Being in "Tiara Training," has helped me discover a lot about life. First, let me dispel the myth that it is easy to wear a tiara in public. It isn't. Wearing a tiara
makes one different and being different is not easy. When we are different, we don't fit in. By standing out, we can actually make other people uncomfortable. What I have come to realize is that most people want to be different like everyone else. They are afraid to stand out and be separate from the majority. Wearing a tiara has proven to be a great way to learn about diversity and what it is like to be different.

There are days when it is easier to wear a tiara than others. I can't always pull it off. Wearing a tiara requires that I have total self-confidence. It requires that I believe in myself enough not to care what other people think or say.

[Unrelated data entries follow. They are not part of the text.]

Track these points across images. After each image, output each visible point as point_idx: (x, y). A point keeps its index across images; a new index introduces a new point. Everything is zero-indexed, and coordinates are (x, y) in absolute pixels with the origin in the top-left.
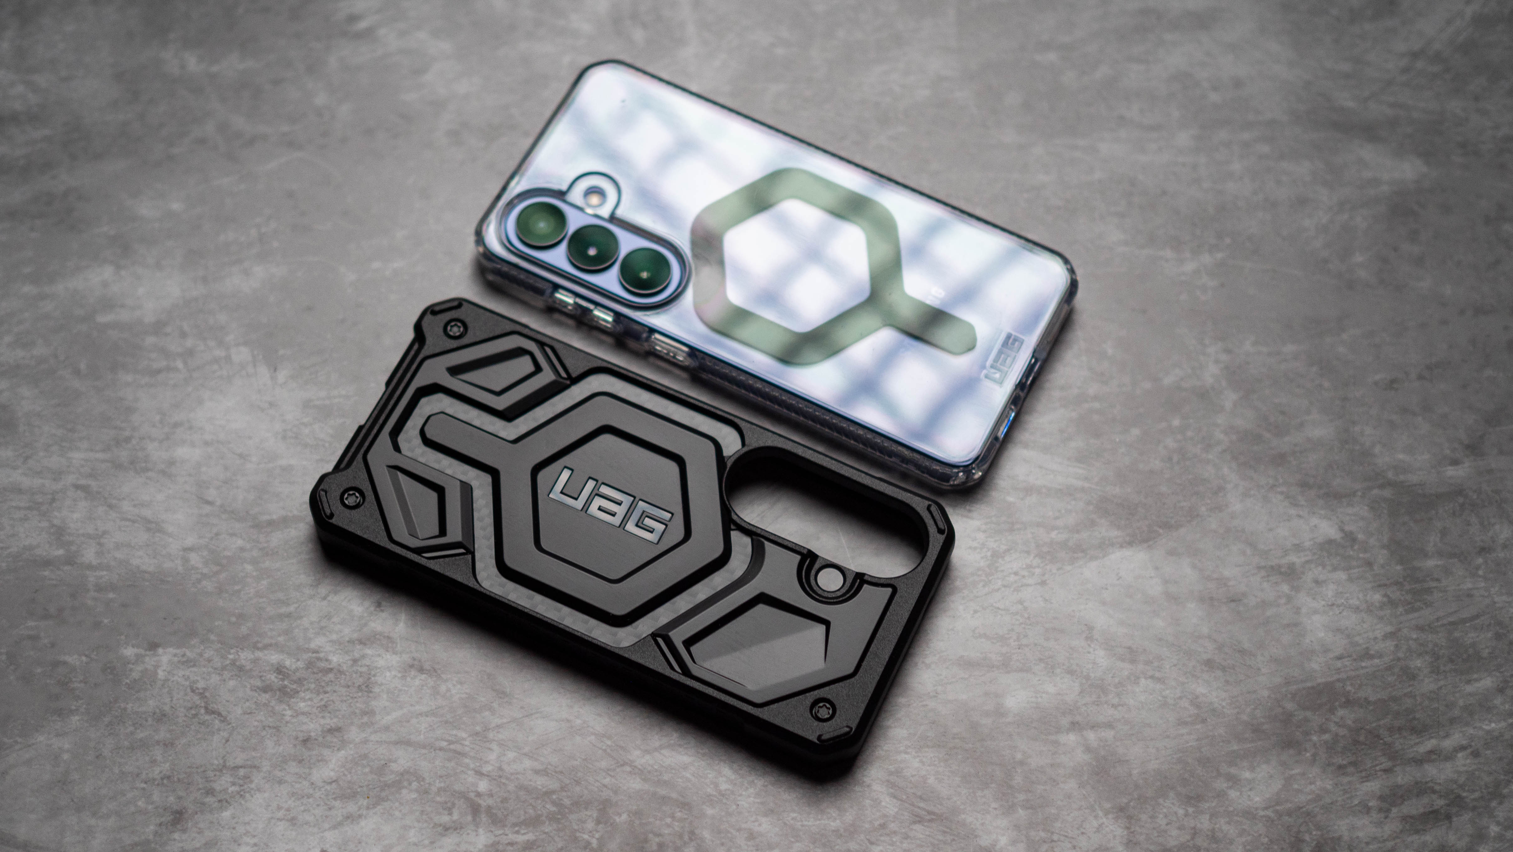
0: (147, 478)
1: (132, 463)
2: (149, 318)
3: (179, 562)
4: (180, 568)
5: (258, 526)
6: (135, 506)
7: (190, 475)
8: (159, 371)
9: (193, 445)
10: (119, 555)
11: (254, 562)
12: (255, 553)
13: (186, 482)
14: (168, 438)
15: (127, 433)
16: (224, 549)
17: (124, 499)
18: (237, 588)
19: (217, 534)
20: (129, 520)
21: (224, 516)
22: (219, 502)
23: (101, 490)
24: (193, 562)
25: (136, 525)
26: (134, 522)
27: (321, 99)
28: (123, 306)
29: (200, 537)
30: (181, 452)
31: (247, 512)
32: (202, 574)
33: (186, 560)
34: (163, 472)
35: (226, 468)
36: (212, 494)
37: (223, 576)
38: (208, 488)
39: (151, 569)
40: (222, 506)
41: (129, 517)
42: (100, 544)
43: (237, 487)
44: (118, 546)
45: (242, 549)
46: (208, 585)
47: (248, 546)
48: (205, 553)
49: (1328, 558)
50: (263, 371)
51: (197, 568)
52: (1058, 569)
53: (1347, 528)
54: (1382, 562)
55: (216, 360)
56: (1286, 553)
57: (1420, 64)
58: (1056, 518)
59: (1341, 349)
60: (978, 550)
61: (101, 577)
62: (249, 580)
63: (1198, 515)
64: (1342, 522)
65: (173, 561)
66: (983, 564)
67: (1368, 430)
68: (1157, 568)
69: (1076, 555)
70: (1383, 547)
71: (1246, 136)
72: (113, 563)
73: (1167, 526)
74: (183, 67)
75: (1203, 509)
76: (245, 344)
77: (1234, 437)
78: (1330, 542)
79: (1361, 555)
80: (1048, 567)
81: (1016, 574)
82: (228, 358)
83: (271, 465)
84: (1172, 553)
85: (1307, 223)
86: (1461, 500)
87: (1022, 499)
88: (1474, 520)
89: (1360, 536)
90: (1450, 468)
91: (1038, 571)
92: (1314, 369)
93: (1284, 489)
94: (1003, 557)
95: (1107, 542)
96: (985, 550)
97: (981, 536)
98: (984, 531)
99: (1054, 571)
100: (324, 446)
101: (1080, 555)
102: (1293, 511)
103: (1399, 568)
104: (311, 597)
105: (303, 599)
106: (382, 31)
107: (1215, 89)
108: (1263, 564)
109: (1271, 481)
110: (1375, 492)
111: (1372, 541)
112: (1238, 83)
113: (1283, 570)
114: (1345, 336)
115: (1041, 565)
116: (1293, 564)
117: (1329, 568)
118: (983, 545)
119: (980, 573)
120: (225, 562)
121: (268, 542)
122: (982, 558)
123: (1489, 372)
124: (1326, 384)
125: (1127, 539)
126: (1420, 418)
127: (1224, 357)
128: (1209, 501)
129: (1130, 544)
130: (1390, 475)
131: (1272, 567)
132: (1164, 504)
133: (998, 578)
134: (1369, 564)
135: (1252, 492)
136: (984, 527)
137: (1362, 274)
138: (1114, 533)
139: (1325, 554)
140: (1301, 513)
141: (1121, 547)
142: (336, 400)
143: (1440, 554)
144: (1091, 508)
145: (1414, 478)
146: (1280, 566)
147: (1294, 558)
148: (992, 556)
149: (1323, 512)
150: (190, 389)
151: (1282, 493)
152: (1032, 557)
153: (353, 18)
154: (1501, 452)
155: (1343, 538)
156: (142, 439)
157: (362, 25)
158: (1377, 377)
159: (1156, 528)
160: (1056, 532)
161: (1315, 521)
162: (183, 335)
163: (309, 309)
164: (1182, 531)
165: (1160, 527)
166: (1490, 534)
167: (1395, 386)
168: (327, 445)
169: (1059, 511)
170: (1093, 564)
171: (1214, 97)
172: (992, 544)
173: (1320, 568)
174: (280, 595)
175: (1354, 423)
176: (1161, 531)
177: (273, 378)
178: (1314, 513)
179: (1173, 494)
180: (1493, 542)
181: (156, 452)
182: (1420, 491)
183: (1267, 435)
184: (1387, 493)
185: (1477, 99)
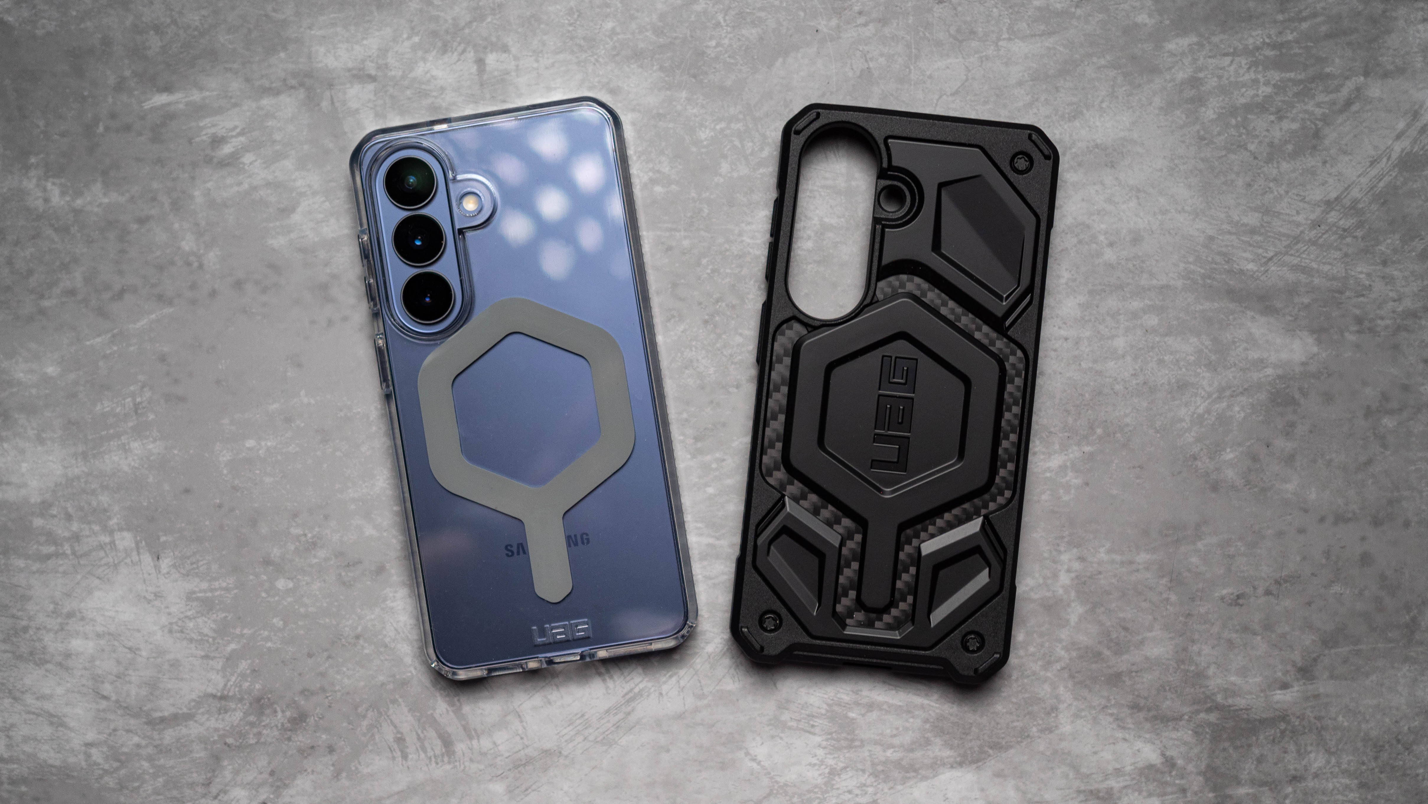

I have to ignore the stares and smirks and the occasional rude comment. When wearing a tiara, I have to think enough of me not to care what others think.

Wearing a tiara requires bravery. I did not realize this until three ladies followed me into the restroom at a local restaurant. They cornered me and asked point blank, "so what's up with the tiara?" I found this somewhat amusing and answered honestly,"nothing, I am just wearing it because I like to." They were amazed and astonished. They were sure it was a special occasion or perhaps my birthday. When they realized I was just wearing it because I wanted to, they said in unison, "you are so brave." One of the women told me she would never have the guts to do it, but wished she did have that kind of courage.

I have always wanted a tiara just because. I never realized that having one would teach me so many lessons. I thought it would be funny to wear one in public, but what I realized is that being different isn't always amusing. Standing out is uncomfortable. People say and do strange things when we are not like them and it isn't always pleasant. Wearing a tiara has made me realize how difficult it is to be ourselves because we have so many outside influences expecting us to fit in and be "normal."

Thanks to my tiara training, I have begun to look at differences in a whole new light. While dining out for lunch, I noticed a woman sitting next to me. She was in her 50's and had the brightest pink hair I had ever seen. Instead of making any kind of judgment about her, I simply found it amusing and went on. I noticed other people staring at her and a few even made comments, but she went on with her lunch and didn't respond. She was living her life the way she wanted not worrying about what others were thinking.

Wearing a tiara has taught me that being who I am is the most difficult thing I will ever have to do. It is something that takes courage, self-esteem and a thick skin. However, I am also realizing that to be anything less than who I came here to be is so much more painful. The number one lesson I have learned is to simply, "be yourself."